Nos différents gouvernements financent-ils les sectes ? Depuis la multiplication des aides à la formation, c’est de plus en plus probable.
Et le pire est qu’il n’y a pas grand-chose à faire. Nombre d’entre elles opèrent en effet en ce domaine sous le couvert d’asbl, dont les subsides ne peuvent être coupés qu’après décision motivée. Comme elles s’avancent toutes masquées, les preuves matérielles sont évidemment difficiles à réunir.
Le rapport de «suivi des recommandations de la commission d’enquête parlementaire sectes», qui vient d’être rendu public, épingle la santé et la formation professionnelle comme nouvelles terres d’élection des activités sectaires.
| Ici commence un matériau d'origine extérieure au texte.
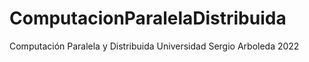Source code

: # ComputacionParalelaDistribuida
Computación Paralela y Distribuida Universidad Sergio Arboleda 2022
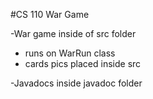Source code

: #CS 110 War Game

-War game inside of src folder
  - runs on WarRun class
  - cards pics placed inside src

-Javadocs inside javadoc folder
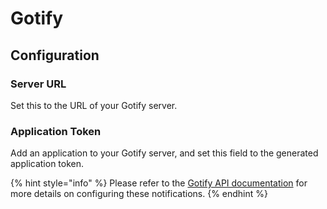 # Gotify

## Configuration

### Server URL

Set this to the URL of your Gotify server.

### Application Token

Add an application to your Gotify server, and set this field to the generated application token.

{% hint style="info" %}
Please refer to the [Gotify API documentation](https://gotify.net/docs) for more details on configuring these notifications.
{% endhint %}
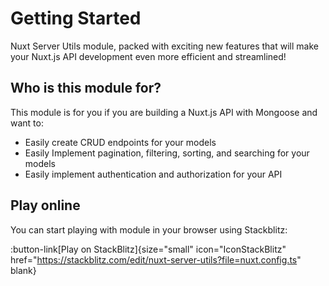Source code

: # Getting Started

Nuxt Server Utils module, packed with exciting new features that will make your Nuxt.js API development even more efficient and streamlined!

## Who is this module for?

This module is for you if you are building a Nuxt.js API with Mongoose and want to:

- Easily create CRUD endpoints for your models
- Easily Implement pagination, filtering, sorting, and searching for your models
- Easily implement authentication and authorization for your API

## Play online

You can start playing with module in your browser using Stackblitz:

:button-link[Play on StackBlitz]{size="small" icon="IconStackBlitz" href="https://stackblitz.com/edit/nuxt-server-utils?file=nuxt.config.ts" blank}
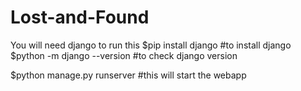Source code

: # Lost-and-Found

You will need django to run this 
$pip install django   #to install django
$python -m django --version   #to check django version

$python manage.py runserver #this will start the webapp
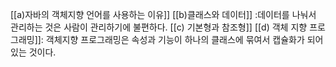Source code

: [[a)자바의 객체지향 언어를 사용하는 이유]]
[[b)클래스와 데이터]] :데이터를 나눠서 관리하는 것은 사람이 관리하기에 불편하다.
[[c) 기본형과 참조형]]
[[d) 객체 지향 프로그래밍]]: 객체지향 프로그래밍은 속성과 기능이 하나의 클래스에 묶여서 캡슐화가 되어있는 것이다.

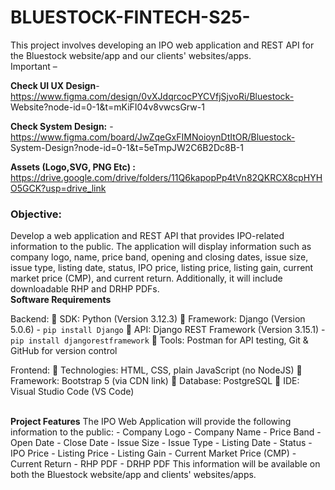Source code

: # BLUESTOCK-FINTECH-S25-
This project involves developing an IPO web application and REST API for the Bluestock website/app and our clients' websites/apps.
<br>
Important –

<b>Check UI UX Design</b>- https://www.figma.com/design/0vXJdqrcocPYCVfjSjvoRi/Bluestock-
Website?node-id=0-1&t=mKiFI04v8vwcsGrw-1

<b>Check System Design:</b> - https://www.figma.com/board/JwZqeGxFIMNoioynDtItOR/Bluestock-
System-Design?node-id=0-1&t=5eTmpJW2C6B2Dc8B-1

<b>Assets (Logo,SVG, PNG Etc) :</b>
https://drive.google.com/drive/folders/11Q6kapopPp4tVn82QKRCX8cpHYHO5GCK?usp=drive_link
<br>
<h3>Objective:</h3>
Develop a web application and REST API that provides IPO-related information to the public. The
application will display information such as company logo, name, price band, opening and closing
dates, issue size, issue type, listing date, status, IPO price, listing price, listing gain, current market
price (CMP), and current return. Additionally, it will include downloadable RHP and DRHP PDFs.

<br>
<b>Software Requirements</b>

  Backend:
   SDK: Python (Version 3.12.3)
   Framework: Django (Version 5.0.6) - `pip install Django`
   API: Django REST Framework (Version 3.15.1) - `pip install djangorestframework`
   Tools: Postman for API testing, Git & GitHub for version control
  
  Frontend:
   Technologies: HTML, CSS, plain JavaScript (no NodeJS)
   Framework: Bootstrap 5 (via CDN link)
   Database: PostgreSQL
   IDE: Visual Studio Code (VS Code)

  <br>
  <b>Project Features</b> 
    The IPO Web Application will provide the following information to the public:
    - Company Logo
    - Company Name
    - Price Band
    - Open Date
    - Close Date
    - Issue Size
    - Issue Type
    - Listing Date
    - Status
    - IPO Price
    - Listing Price
    - Listing Gain
    - Current Market Price (CMP)
    - Current Return
    - RHP PDF
    - DRHP PDF
    This information will be available on both the Bluestock website/app and clients' websites/apps.


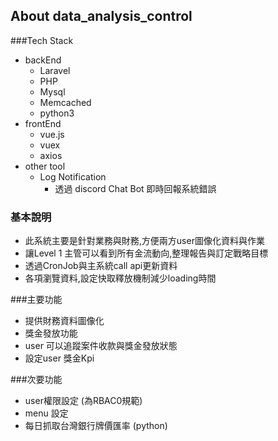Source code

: 
## About data_analysis_control

###Tech Stack

* backEnd
    * Laravel
    * PHP
    * Mysql 
    * Memcached
    * python3
* frontEnd
    * vue.js
    * vuex
    * axios
* other tool
    * Log Notification
        * 透過 discord Chat Bot 即時回報系統錯誤
 
 ### 基本說明
 
 * 此系統主要是針對業務與財務,方便兩方user圖像化資料與作業
 * 讓Level 1 主管可以看到所有金流動向,整理報告與訂定戰略目標
 * 透過CronJob與主系統call api更新資料
 * 各項瀏覽資料,設定快取釋放機制減少loading時間
  
 ###主要功能
 
 * 提供財務資料圖像化
 * 獎金發放功能
 * user 可以追蹤案件收款與獎金發放狀態
 * 設定user 獎金Kpi
 
 ###次要功能
 
 * user權限設定 (為RBAC0規範)
 * menu 設定
 * 每日抓取台灣銀行牌價匯率 (python) 
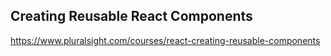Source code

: ## Creating Reusable React Components
  https://www.pluralsight.com/courses/react-creating-reusable-components
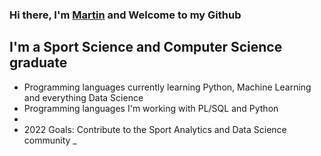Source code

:### Hi there, I'm [Martin][LinkedIn] and Welcome to my Github

## I'm a Sport Science and Computer Science graduate
- Programming languages currently learning Python, Machine Learning and everything Data Science
- Programming languages I'm working with PL/SQL and Python
- 
- 2022 Goals: Contribute to the Sport Analytics and Data Science community
_





[LinkedIn]: https://www.linkedin.com/in/sahrsesay/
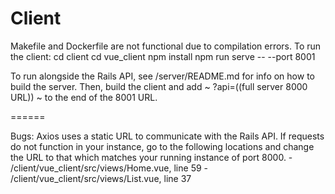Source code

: Client
======

Makefile and Dockerfile are not functional due to compilation errors.
To run the client:
    cd client
    cd vue_client
    npm install
    npm run serve -- --port 8001

To run alongside the Rails API, see /server/README.md for info on how to build the server.
Then, build the client and add ~ ?api=((full server 8000 URL)) ~ to the end of the 8001 URL.

======

Bugs:
    Axios uses a static URL to communicate with the Rails API. If requests do not function in your instance, go to the following locations and change the URL to that which matches your running instance of port 8000.
    - /client/vue_client/src/views/Home.vue, line 59
    - /client/vue_client/src/views/List.vue, line 37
N’importe qui peut, dans notre pays, s’autoproclamer ainsi psychothérapeute, se parer de titres plus ronflants encore, invoquer l’un la «mémoire cellulaire» ou le «décodage biologique», l’autre la «radionique» ou la «tradition atlante».
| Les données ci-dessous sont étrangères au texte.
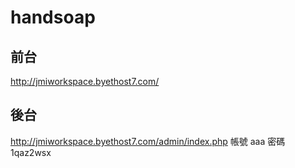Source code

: # handsoap 
## 前台
http://jmiworkspace.byethost7.com/
## 後台
http://jmiworkspace.byethost7.com/admin/index.php
帳號 aaa
密碼 1qaz2wsx

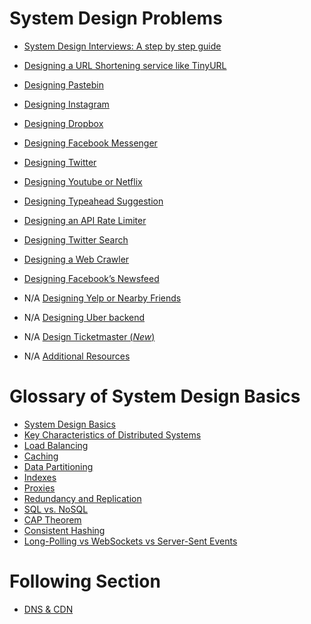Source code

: # System Design Problems

* [System Design Interviews: A step by step guide](https://github.com/bhupendra-bhoi/Grokking-SystemDesign/blob/master/example/README.md)
* [Designing a URL Shortening service like TinyURL](https://github.com/bhupendra-bhoi/Grokking-SystemDesign/blob/master/example/TinyURL/ReadMe.md)
* [Designing Pastebin](https://github.com/bhupendra-bhoi/Grokking-SystemDesign/blob/master/example/Pastebin/README.md)
* [Designing Instagram](https://github.com/bhupendra-bhoi/Grokking-SystemDesign/blob/master/example/Instagram/README.md)
* [Designing Dropbox](https://github.com/bhupendra-bhoi/Grokking-SystemDesign/blob/master/example/Dropbox/README.md)
* [Designing Facebook Messenger](https://github.com/bhupendra-bhoi/Grokking-SystemDesign/blob/master/example/Facebook_Messenger/README.md)
* [Designing Twitter](https://github.com/bhupendra-bhoi/Grokking-SystemDesign/blob/master/example/Twitter/README.md)
* [Designing Youtube or Netflix](https://github.com/bhupendra-bhoi/Grokking-SystemDesign/blob/master/example/Youtube_Netflix/ReadMe.md)
* [Designing Typeahead Suggestion](https://github.com/bhupendra-bhoi/Grokking-SystemDesign/blob/master/example/Typeahead_Suggestion/ReadMe.md)
* [Designing an API Rate Limiter](https://github.com/bhupendra-bhoi/Grokking-SystemDesign/blob/master/example/RateLimiter/ReadMe.md)
* [Designing Twitter Search](https://github.com/bhupendra-bhoi/Grokking-SystemDesign/blob/master/example/TwitterSearch/ReadMe.md)

* [Designing a Web Crawler](https://github.com/bhupendra-bhoi/Grokking-SystemDesign/blob/master/example/WebCrawler/README.md)
* [Designing Facebook’s Newsfeed](https://github.com/bhupendra-bhoi/Grokking-SystemDesign/blob/master/example/Facebook_NewsFeed/README.md)
* N/A [Designing Yelp or Nearby Friends]()
* N/A [Designing Uber backend]()
* N/A [Design Ticketmaster (*New*)]()
* N/A [Additional Resources]()


# Glossary of System Design Basics

* [System Design Basics](https://github.com/bhupendra-bhoi/Grokking-SystemDesign/blob/master/ReadMe.md)
* [Key Characteristics of Distributed Systems](https://github.com/bhupendra-bhoi/Grokking-SystemDesign/blob/master/ReadMe.md)
* [Load Balancing](https://github.com/bhupendra-bhoi/Grokking-SystemDesign/blob/master/LB.md)
* [Caching](https://github.com/bhupendra-bhoi/Grokking-SystemDesign/blob/master/cache.md)
* [Data Partitioning](https://github.com/bhupendra-bhoi/Grokking-SystemDesign/blob/master/data_partition.md)
* [Indexes](https://github.com/bhupendra-bhoi/Grokking-SystemDesign/blob/master/index.md)
* [Proxies](https://github.com/bhupendra-bhoi/Grokking-SystemDesign/blob/master/proxies.md)
* [Redundancy and Replication](https://github.com/bhupendra-bhoi/Grokking-SystemDesign/blob/master/redundancy%26replication.md)
* [SQL vs. NoSQL](https://github.com/bhupendra-bhoi/Grokking-SystemDesign/blob/master/database.md)
* [CAP Theorem](https://github.com/bhupendra-bhoi/Grokking-SystemDesign/blob/master/CAP.md)
* [Consistent Hashing](https://github.com/bhupendra-bhoi/Grokking-SystemDesign/blob/master/consistenthashing.md)
* [Long-Polling vs WebSockets vs Server-Sent Events](https://github.com/bhupendra-bhoi/Grokking-SystemDesign/blob/master/longpoll.md)


# Following Section
* [DNS & CDN](https://github.com/bhupendra-bhoi/Grokking-SystemDesign/blob/master/DNS.md)

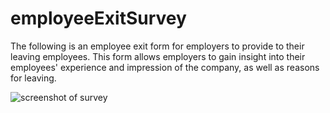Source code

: # employeeExitSurvey
The following is an employee exit form for employers to provide to their leaving employees. This form allows employers to gain insight into their employees' experience and impression of the company, as well as reasons for leaving. 

![screenshot of survey](employeeExitSurvey/empexitsurvjpeg.jpeg)
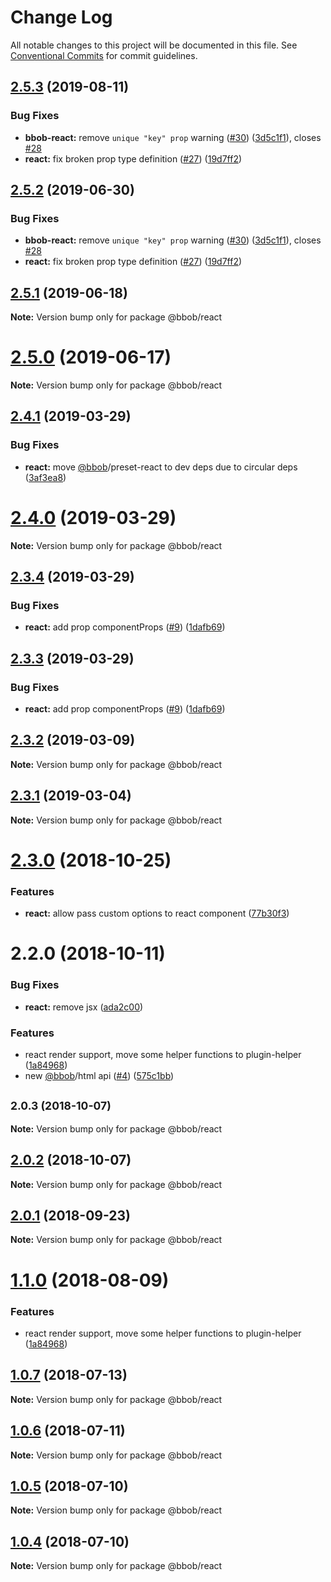 # Change Log

All notable changes to this project will be documented in this file.
See [Conventional Commits](https://conventionalcommits.org) for commit guidelines.

<a name="2.5.3"></a>
## [2.5.3](https://github.com/JiLiZART/bbob/compare/v2.4.1...v2.5.3) (2019-08-11)


### Bug Fixes

* **bbob-react:** remove `unique "key" prop` warning ([#30](https://github.com/JiLiZART/bbob/issues/30)) ([3d5c1f1](https://github.com/JiLiZART/bbob/commit/3d5c1f1)), closes [#28](https://github.com/JiLiZART/bbob/issues/28)
* **react:** fix broken prop type definition ([#27](https://github.com/JiLiZART/bbob/issues/27)) ([19d7ff2](https://github.com/JiLiZART/bbob/commit/19d7ff2))




<a name="2.5.2"></a>
## [2.5.2](https://github.com/JiLiZART/bbob/compare/v2.4.1...v2.5.2) (2019-06-30)


### Bug Fixes

* **bbob-react:** remove `unique "key" prop` warning ([#30](https://github.com/JiLiZART/bbob/issues/30)) ([3d5c1f1](https://github.com/JiLiZART/bbob/commit/3d5c1f1)), closes [#28](https://github.com/JiLiZART/bbob/issues/28)
* **react:** fix broken prop type definition ([#27](https://github.com/JiLiZART/bbob/issues/27)) ([19d7ff2](https://github.com/JiLiZART/bbob/commit/19d7ff2))




<a name="2.5.1"></a>
## [2.5.1](https://github.com/JiLiZART/bbob/compare/v2.4.1...v2.5.1) (2019-06-18)




**Note:** Version bump only for package @bbob/react

<a name="2.5.0"></a>
# [2.5.0](https://github.com/JiLiZART/bbob/compare/v2.4.1...v2.5.0) (2019-06-17)




**Note:** Version bump only for package @bbob/react

<a name="2.4.1"></a>
## [2.4.1](https://github.com/JiLiZART/bbob/compare/v2.4.0...v2.4.1) (2019-03-29)


### Bug Fixes

* **react:** move [@bbob](https://github.com/bbob)/preset-react to dev deps due to circular deps ([3af3ea8](https://github.com/JiLiZART/bbob/commit/3af3ea8))




<a name="2.4.0"></a>
# [2.4.0](https://github.com/JiLiZART/bbob/compare/v2.3.4...v2.4.0) (2019-03-29)




**Note:** Version bump only for package @bbob/react

<a name="2.3.4"></a>
## [2.3.4](https://github.com/JiLiZART/bbob/compare/v2.3.2...v2.3.4) (2019-03-29)


### Bug Fixes

* **react:** add prop componentProps ([#9](https://github.com/JiLiZART/bbob/issues/9)) ([1dafb69](https://github.com/JiLiZART/bbob/commit/1dafb69))




<a name="2.3.3"></a>
## [2.3.3](https://github.com/JiLiZART/bbob/compare/v2.3.2...v2.3.3) (2019-03-29)


### Bug Fixes

* **react:** add prop componentProps ([#9](https://github.com/JiLiZART/bbob/issues/9)) ([1dafb69](https://github.com/JiLiZART/bbob/commit/1dafb69))




<a name="2.3.2"></a>
## [2.3.2](https://github.com/JiLiZART/bbob/compare/v2.3.1...v2.3.2) (2019-03-09)




**Note:** Version bump only for package @bbob/react

<a name="2.3.1"></a>
## [2.3.1](https://github.com/JiLiZART/bbob/compare/v2.3.0...v2.3.1) (2019-03-04)




**Note:** Version bump only for package @bbob/react

<a name="2.3.0"></a>
# [2.3.0](https://github.com/JiLiZART/bbob/compare/v2.2.0...v2.3.0) (2018-10-25)


### Features

* **react:** allow pass custom options to react component ([77b30f3](https://github.com/JiLiZART/bbob/commit/77b30f3))




<a name="2.2.0"></a>
# 2.2.0 (2018-10-11)


### Bug Fixes

* **react:** remove jsx ([ada2c00](https://github.com/JiLiZART/bbob/commit/ada2c00))


### Features

* react render support, move some helper functions to plugin-helper ([1a84968](https://github.com/JiLiZART/bbob/commit/1a84968))
* new [@bbob](https://github.com/bbob)/html api ([#4](https://github.com/JiLiZART/bbob/issues/4)) ([575c1bb](https://github.com/JiLiZART/bbob/commit/575c1bb))




<a name="2.0.3"></a>
## <small>2.0.3 (2018-10-07)</small>





**Note:** Version bump only for package @bbob/react

<a name="2.0.2"></a>
## [2.0.2](https://github.com/JiLiZART/bbob/compare/@bbob/react@2.0.1...@bbob/react@2.0.2) (2018-10-07)




**Note:** Version bump only for package @bbob/react

<a name="2.0.1"></a>
## [2.0.1](https://github.com/JiLiZART/bbob/compare/@bbob/react@2.0.0...@bbob/react@2.0.1) (2018-09-23)




**Note:** Version bump only for package @bbob/react

<a name="1.1.0"></a>
# [1.1.0](https://github.com/JiLiZART/bbob/compare/@bbob/react@1.0.7...@bbob/react@1.1.0) (2018-08-09)


### Features

* react render support, move some helper functions to plugin-helper ([1a84968](https://github.com/JiLiZART/bbob/commit/1a84968))




<a name="1.0.7"></a>
## [1.0.7](https://github.com/JiLiZART/bbob/compare/@bbob/react@1.0.6...@bbob/react@1.0.7) (2018-07-13)




**Note:** Version bump only for package @bbob/react

<a name="1.0.6"></a>
## [1.0.6](https://github.com/JiLiZART/bbob/compare/@bbob/react@1.0.5...@bbob/react@1.0.6) (2018-07-11)




**Note:** Version bump only for package @bbob/react

<a name="1.0.5"></a>
## [1.0.5](https://github.com/JiLiZART/bbob/compare/@bbob/react@1.0.4...@bbob/react@1.0.5) (2018-07-10)




**Note:** Version bump only for package @bbob/react

<a name="1.0.4"></a>
## [1.0.4](https://github.com/JiLiZART/bbob/compare/@bbob/react@1.0.3...@bbob/react@1.0.4) (2018-07-10)




**Note:** Version bump only for package @bbob/react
Guérir, par simple imposition des mains, des maladies comme le sida et le cancer, ou les transformer en «dettes karmiques», résultat de nos mauvaises actions dans des vies antérieures.
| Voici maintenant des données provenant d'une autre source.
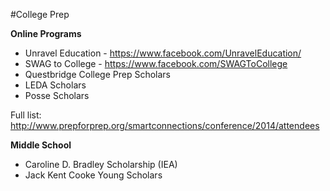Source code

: #College Prep

**Online Programs**

- Unravel Education - https://www.facebook.com/UnravelEducation/
- SWAG to College - https://www.facebook.com/SWAGToCollege
- Questbridge College Prep Scholars
- LEDA Scholars 
- Posse Scholars

Full list: http://www.prepforprep.org/smartconnections/conference/2014/attendees

**Middle School**

- Caroline D. Bradley Scholarship (IEA)
- Jack Kent Cooke Young Scholars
Le créneau est porteur. Pourquoi se gêner lorsque des navets construits sur la croyance que le «vrai savoir» est caché, se transmet de manière initiatique et procure à ceux qui le détiennent des pouvoirs
extraordinaires, deviennent des succès de librairie ? Mieux que les religions officielles, les sectes ont su répondre aux craintes du moment, de sorte que nous nageons dans un «confusionnisme» qui se
retrouve jusque dans les consultations du Centre d’information et d’avis sur les organisations sectaires nuisibles (CIAOSN), submergé de demandes relatives aux «guérisons divines».
De la santé à l’épanouissement personnel, il n’y a qu’un pas, d’autant plus allègrement franchi que la formation fait aujourd’hui l’objet de toutes les attentions et que des budgets de plus en plus importants y sont affectés. D’où l’efflorescence des «maîtres ascensionnés» et autres «éthiopathes» qui, par priorité, cibleront les publics les plus fragiles, c’est-à-dire les chômeurs en quête d’emploi. Puis chercheront à infiltrer les entreprises via des (pseudo)stages de formation et de développement personnel.
Le marché «est colossal». Et les relations de travail entre individus, ainsi que les contacts avec la clientèle, permettent un effet multiplicateur dans la diffusion du message et le recrutement de
nouveaux adeptes. Une voie royale, en ce domaine, semble être l’informatique. Le développement de logiciels permet en effet d’obtenir des informations vitales sur la société et ses clients et de constituer
des bases de données sur les personnes qui y travaillent. Ces activités sont souvent offertes par de petites sociétés, en apparence indépendantes, en réalité liées à l’une ou l’autre organisation par un
système de redevance ou de franchise, ce qui rend évidemment malaisé leur dépistage.
Tout ceci n’est pas très nouveau. Un premier constat, accablant, avait déjà été dressé en 1997 par une Commission d’enquête parlementaire. Il en est résulté une Commission de suivi qui vient une nouvelle fois de constater que pas grand-chose n’a changé.
La Coordination de la lutte contre les organisations sectaires nuisibles est «en léthargie» depuis
1998. La Sûreté de l’Etat «n’a pas modifié son mode de fonctionnement» et, depuis qu’il est fédéral, le parquet «n’a encore exercé aucune action publique dans le cadre d’un dossier sectaire». La Commission insiste, cependant : les sectes sont devenues plus discrètes mais plus actives et, par le biais de la formation professionnelle, peuvent aujourd’hui «investir les points-clés du monde de l’entreprise».
Il lui paraît dès lors «primordial de sensibiliser les milieux économiques à cette problématique», dont la vulnérabilité augmente avec l’externalisation des tâches de recrutement et de formation du
personnel. Il propose également la mise en place d’un système de détection précoce collectif. En attendant cette hypothétique bouée de secours, mieux vaut rester, chacun à son niveau, un «secticide» efficace.